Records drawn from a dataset
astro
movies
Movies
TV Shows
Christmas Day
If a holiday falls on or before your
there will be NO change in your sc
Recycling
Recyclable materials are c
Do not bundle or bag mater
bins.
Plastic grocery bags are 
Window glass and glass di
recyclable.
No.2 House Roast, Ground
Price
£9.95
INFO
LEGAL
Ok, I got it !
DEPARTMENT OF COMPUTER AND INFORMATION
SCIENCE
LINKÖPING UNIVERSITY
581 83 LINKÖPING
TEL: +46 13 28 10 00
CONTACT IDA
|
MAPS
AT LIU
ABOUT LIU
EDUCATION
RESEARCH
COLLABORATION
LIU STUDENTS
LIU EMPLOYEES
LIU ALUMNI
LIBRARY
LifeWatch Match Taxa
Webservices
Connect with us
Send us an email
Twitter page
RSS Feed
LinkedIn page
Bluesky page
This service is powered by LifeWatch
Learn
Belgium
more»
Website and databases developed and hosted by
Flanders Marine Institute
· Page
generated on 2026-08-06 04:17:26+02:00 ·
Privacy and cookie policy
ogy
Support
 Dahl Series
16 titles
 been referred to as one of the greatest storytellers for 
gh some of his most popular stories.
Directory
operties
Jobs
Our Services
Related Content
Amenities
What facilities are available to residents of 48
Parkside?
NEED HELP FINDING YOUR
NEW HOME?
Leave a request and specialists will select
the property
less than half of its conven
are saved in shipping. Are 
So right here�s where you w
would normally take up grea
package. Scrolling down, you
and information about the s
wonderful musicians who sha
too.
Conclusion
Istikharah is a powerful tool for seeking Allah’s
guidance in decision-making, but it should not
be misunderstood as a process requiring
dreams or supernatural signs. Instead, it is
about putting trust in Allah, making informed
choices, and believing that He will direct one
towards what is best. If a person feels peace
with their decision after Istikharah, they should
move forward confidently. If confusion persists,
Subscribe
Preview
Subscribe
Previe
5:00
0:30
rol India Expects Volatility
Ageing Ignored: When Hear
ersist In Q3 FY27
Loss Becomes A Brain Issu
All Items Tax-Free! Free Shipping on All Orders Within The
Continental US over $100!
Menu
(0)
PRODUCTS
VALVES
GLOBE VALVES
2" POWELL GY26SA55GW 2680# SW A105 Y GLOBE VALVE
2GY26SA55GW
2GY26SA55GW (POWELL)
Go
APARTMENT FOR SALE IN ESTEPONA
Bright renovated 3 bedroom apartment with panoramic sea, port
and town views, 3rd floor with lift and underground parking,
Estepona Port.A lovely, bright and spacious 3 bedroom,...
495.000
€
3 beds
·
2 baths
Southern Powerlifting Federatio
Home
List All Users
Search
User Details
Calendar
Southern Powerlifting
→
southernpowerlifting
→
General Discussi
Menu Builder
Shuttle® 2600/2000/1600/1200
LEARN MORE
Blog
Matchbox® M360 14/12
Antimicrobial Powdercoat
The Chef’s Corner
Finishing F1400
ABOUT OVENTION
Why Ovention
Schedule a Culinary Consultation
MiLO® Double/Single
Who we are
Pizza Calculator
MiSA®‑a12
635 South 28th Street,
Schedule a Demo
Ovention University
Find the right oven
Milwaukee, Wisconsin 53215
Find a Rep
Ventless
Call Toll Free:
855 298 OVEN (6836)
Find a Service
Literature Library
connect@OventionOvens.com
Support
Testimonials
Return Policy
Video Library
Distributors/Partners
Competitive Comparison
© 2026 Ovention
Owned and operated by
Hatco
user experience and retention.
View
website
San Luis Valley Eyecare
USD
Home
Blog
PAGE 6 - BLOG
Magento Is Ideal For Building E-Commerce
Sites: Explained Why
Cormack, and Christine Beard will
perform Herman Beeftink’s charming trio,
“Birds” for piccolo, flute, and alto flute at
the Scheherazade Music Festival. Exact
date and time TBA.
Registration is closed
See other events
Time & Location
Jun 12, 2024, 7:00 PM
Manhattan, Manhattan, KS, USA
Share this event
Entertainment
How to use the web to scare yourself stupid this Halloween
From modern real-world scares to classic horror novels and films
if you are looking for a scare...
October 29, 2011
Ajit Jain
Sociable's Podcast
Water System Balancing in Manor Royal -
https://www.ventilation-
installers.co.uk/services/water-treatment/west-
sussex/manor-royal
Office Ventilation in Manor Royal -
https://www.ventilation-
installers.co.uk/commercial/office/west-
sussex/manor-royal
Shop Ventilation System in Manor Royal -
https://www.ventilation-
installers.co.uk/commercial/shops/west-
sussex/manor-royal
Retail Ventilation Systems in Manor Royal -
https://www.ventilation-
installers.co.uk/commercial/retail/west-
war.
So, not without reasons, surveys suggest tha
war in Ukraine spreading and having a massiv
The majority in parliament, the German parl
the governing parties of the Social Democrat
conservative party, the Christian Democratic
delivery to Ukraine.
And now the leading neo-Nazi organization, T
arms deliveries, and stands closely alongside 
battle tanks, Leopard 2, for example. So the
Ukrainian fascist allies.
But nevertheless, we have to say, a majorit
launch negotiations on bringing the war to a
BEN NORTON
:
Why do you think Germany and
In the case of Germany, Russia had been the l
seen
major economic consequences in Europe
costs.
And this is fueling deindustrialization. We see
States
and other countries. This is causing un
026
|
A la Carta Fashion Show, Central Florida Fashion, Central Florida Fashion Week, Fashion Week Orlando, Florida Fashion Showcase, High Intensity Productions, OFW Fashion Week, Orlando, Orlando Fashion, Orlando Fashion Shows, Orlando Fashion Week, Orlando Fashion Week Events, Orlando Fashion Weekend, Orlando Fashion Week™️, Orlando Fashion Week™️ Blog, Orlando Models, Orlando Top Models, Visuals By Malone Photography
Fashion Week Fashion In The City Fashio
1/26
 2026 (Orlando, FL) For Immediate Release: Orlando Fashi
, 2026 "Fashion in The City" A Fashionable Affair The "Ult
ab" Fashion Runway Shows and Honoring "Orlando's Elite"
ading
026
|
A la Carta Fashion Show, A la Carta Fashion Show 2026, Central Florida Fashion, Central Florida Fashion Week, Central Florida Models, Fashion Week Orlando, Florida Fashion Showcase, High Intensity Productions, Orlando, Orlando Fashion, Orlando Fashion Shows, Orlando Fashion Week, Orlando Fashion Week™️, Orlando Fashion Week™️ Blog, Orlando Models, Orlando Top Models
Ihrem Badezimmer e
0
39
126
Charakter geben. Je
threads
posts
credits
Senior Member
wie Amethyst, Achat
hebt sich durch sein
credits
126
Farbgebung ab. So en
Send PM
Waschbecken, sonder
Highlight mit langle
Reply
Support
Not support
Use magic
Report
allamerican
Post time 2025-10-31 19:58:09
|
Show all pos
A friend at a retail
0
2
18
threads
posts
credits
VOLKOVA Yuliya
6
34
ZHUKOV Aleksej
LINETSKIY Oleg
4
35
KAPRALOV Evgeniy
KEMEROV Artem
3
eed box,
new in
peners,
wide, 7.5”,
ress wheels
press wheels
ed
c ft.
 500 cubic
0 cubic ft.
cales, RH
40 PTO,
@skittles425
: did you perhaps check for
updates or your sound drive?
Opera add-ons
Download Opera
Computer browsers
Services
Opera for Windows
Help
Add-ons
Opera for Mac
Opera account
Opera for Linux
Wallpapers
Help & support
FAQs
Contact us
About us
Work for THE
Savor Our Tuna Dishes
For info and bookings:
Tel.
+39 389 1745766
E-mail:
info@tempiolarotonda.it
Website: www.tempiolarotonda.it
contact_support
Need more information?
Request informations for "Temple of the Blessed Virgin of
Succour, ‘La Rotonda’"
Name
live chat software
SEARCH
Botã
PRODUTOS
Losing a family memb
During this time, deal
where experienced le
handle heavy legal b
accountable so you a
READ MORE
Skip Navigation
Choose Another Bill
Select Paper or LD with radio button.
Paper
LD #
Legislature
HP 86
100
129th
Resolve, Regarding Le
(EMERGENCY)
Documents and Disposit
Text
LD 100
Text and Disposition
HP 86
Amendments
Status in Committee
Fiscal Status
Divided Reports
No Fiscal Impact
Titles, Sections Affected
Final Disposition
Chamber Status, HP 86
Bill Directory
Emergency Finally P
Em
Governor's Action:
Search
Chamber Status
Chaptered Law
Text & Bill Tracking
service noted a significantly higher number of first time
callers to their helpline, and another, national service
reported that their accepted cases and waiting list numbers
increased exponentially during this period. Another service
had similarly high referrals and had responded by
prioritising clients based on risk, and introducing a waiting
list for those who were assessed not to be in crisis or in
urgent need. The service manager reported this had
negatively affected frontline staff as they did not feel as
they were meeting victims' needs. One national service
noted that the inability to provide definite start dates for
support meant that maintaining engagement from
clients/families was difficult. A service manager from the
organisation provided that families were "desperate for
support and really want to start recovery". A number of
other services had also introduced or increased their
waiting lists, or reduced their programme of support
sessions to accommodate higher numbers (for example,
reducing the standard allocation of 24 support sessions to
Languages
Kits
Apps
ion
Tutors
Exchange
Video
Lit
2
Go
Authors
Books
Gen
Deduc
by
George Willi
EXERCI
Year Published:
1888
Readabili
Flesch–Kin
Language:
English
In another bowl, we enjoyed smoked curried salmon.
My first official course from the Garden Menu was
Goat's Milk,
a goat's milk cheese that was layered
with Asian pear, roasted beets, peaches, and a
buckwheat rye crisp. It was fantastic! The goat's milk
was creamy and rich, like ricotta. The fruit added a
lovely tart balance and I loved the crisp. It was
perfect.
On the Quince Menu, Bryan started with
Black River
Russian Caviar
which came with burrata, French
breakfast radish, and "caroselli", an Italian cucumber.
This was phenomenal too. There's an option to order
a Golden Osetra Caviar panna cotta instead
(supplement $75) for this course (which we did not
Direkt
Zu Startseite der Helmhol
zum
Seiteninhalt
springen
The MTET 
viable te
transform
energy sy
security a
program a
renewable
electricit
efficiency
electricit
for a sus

### TASK PROMPT
Lines containing the word "reported" must be found in the data above and copied.

### FINISHED EXERCISE
reported that their accepted cases and waiting list numbers
urgent need. The service manager reported this had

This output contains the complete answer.